When Fanning lost to Medina soon after with a paltry heat total of 3.17, if you were conspiratorially inclined, you’d have started thinking that the whole thing was being engineered to make sure the world title went to Pipe. Or was something else going on? Joe said on the broadcast that, “Mick wasn’t happy with his legs.” Why? What had they done to piss him off? I thought immediately of the famous Australian rugby league player, “Maddog” McDougall who used to talk to his legs before a big game, each leg, one at a time, telling them what they needed to do out there. Medina had God. Mick had his legs. I imagined Mick coming in after the heat and just giving each leg the riot act.
Mercifully, we got some actual surfing in the semi-final between Kolohe and Julian. Brother got tubed forehand. Julian got tubed backhand and even threw in a turn. Wilson had swapped boards from the previous heat and looked like someone completely different. Suddenly blitzed on the confidence he even attempted a couple of Sushi Rolls and cruised into the final against, well, who else?
It’s funny to think that it was five years ago that Wilson and Medina surfed that famous final in Portugal, the one Wilson won with a controversial last-minute wave. It’s been five long years but no one has forgotten it. Poor Gabe. It was like the joke about the Irishman and his goat. You shed one little tear on stage with a sad face and your crew kicks some furniture and no one lets you forget it. Gabe was still a boy then, but the guy paddling out for the final last night was something a little gnarlier.
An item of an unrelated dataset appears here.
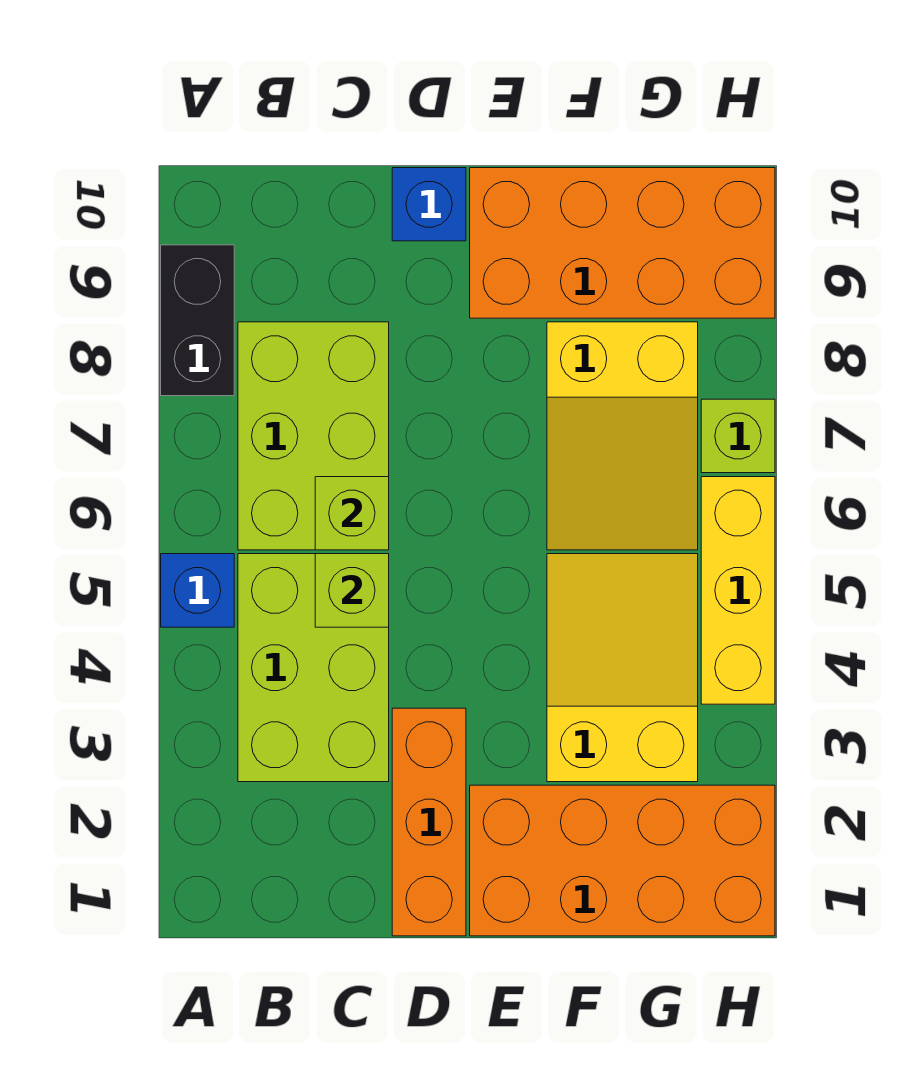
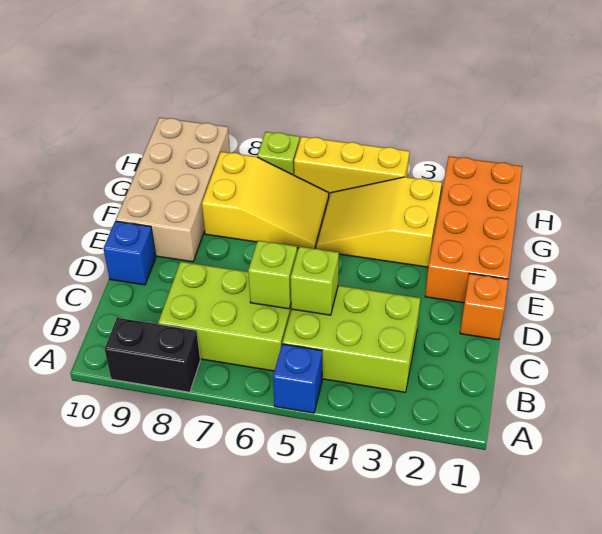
orange brick D1:D3 level 1 -> orange brick D1 level 1
orange brick E9:H10 level 1 -> tan brick E9:H10 level 1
The contest that had started ugly ended the same way. The final was sent out at dead low tide, and if it had been awful in the morning it was worse now. This of course, played into Gabe’s hands, and he was soon all over the lineup like a tropical rash. It was exactly like he’d done in the Tahiti final against Wilson earlier in the year, except this time it was the right strategy. After 20 minutes of closeouts and throwaway airs on that hard-sprung board, he finally stuck one and was looking good. Gabe caught 14 waves in the final at a rate of one every two minutes and took pretty much every wave except for the one he should’ve. With priority, he somehow let the best of the final go and Wilson happily grabbed it to at least make the dying minutes interesting. The pair was too busy scrambling to get in each other’s grills in the final, which was a pity. Of everyone on tour they have the potential to be the abrasive antidote to the sugary love-fest we’ve become so accustomed to.
So Gabby, huh.
Two wins in a row and he now goes into Pipe just a couple of heats behind John. It couldn’t happen, could it? The Hawaiian sure would have rather had Jordy, who’s mathematically still there along with Julian but doesn’t pose the same sleepless nights as Medina will for the next six weeks.